Criminal Defense News: Supreme Court Reverses Murder Conviction

David Lindsey, Attorney at Law

By David Lindsey Attorney of David Lindsey, Attorney at Law posted in Criminal Defense on Wednesday, February 29, 2012.

In an 8-1 ruling favorable to criminal defense, the Supreme Court has reversed a New Orleans murder conviction based on so-called “Brady Violations” by the prosecutors in the case. Chief Justice Roberts delivered the opinion, in which all the Justices except Justice Thomas joined him.

Juan Smith was convicted on five counts of first-degree murder, based on the testimony of a single eyewitness. During post-conviction relief proceedings, the defendant obtained police files in which the eyewitness contradicted that testimony. Smith argued that disclosure of these facts after the trial constituted a “Brady Violation” on the part of the prosecutors.
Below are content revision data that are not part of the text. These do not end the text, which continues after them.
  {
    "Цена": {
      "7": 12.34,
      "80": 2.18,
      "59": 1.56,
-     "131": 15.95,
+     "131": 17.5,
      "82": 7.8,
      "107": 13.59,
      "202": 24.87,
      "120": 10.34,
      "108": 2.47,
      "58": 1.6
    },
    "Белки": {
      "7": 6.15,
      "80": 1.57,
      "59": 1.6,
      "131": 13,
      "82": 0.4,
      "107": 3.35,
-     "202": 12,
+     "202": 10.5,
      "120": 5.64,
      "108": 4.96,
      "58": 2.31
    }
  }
The decision refers to the landmark 1963 Brady v. Maryland case, in which the Supreme Court determined that withholding evidence from a defendant constitutes a violation of the Due Process Clause of the 14th Amendment. The court held that withholding “exculpatory evidence” (evidence which might clear a defendant) violates due process “where the evidence is material either to guilt or to punishment.” “Brady evidence” includes statements of witnesses or physical evidence that contradicts the prosecution’s witnesses.
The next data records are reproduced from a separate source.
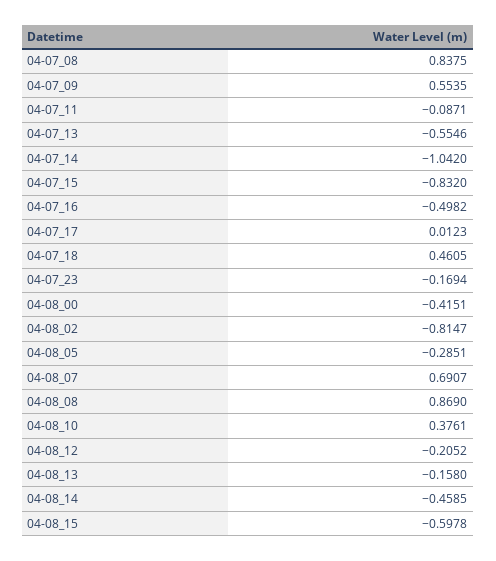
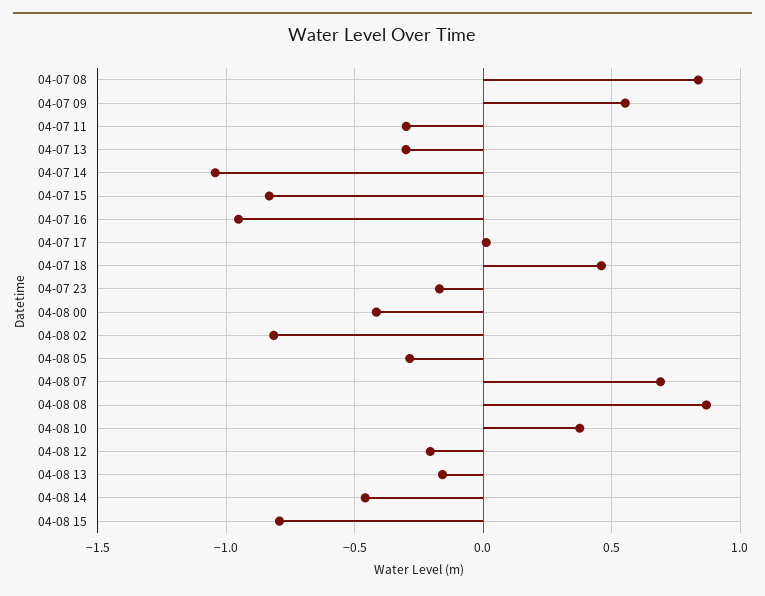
  {
    "04-07_08": 0.8375,
    "04-07_09": 0.5535,
-   "04-07_11": -0.0871,
+   "04-07_11": -0.3,
-   "04-07_13": -0.5546,
+   "04-07_13": -0.3,
    "04-07_14": -1.042,
    "04-07_15": -0.832,
-   "04-07_16": -0.4982,
+   "04-07_16": -0.95,
    "04-07_17": 0.0123,
    "04-07_18": 0.4605,
    "04-07_23": -0.1694,
    "04-08_00": -0.4151,
    "04-08_02": -0.8147,
    "04-08_05": -0.2851,
    "04-08_07": 0.6907,
    "04-08_08": 0.869,
    "04-08_10": 0.3761,
    "04-08_12": -0.2052,
    "04-08_13": -0.158,
    "04-08_14": -0.4585,
-   "04-08_15": -0.5978
+   "04-08_15": -0.8
  }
Justice Thomas, the lone dissenting opinion on the court, held that the defendant had not shown a reasonable probability that the jury would have reached a different conclusion if it had been made aware of the undisclosed statements.

The New Orleans district attorney’s office has an unfortunate history of such violations of due process, obtaining at least a dozen convictions that were later ruled to have been tainted by Brady violations.
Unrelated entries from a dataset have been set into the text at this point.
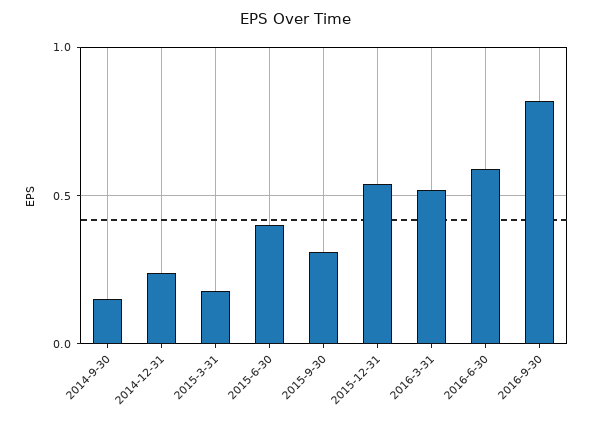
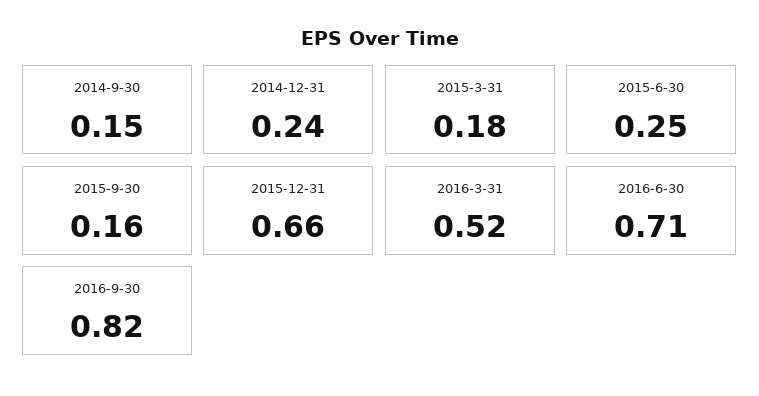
  {
    "2014-9-30": 0.15,
    "2014-12-31": 0.24,
    "2015-3-31": 0.18,
-   "2015-6-30": 0.4,
+   "2015-6-30": 0.25,
-   "2015-9-30": 0.3,
+   "2015-9-30": 0.16,
-   "2015-12-31": 0.55,
+   "2015-12-31": 0.66,
    "2016-3-31": 0.52,
-   "2016-6-30": 0.6,
+   "2016-6-30": 0.71,
    "2016-9-30": 0.82
  }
In the 5-4 decision, Justice Ruth Bader Ginsburg wrote the dissenting opinion:

“The conceded, long-concealed prosecutorial transgressions were neither isolated nor atypical.

From the top down, the evidence showed, members of the District Attorney’s Office, including the District Attorney himself, misperceived Brady’s compass and therefore inadequately attended to their disclosure obligations. Throughout the pretrial and trial proceedings against Thompson, the team of four engaged in prosecuting him for armed robbery and murder hid from the defense and the court exculpatory information Thompson requested and had a constitutional right to receive. The prosecutors did so despite multiple opportunities, spanning nearly two decades, to set the record straight. Based on the prosecutors’ conduct relating to Thompson’s trials, a fact trier could reasonably conclude that inattention to Brady was standard operating procedure at the District Attorney’s Office.

What happened here…was no momentary oversight, no single incident of a lone officer’s misconduct. Instead, the evidence demonstrated that misperception and disregard of Brady’s disclosure requirements were pervasive in Orleans Parish. That evidence…established persistent, deliberately indifferent conduct for which the District Attorney’s Office bears responsibility.”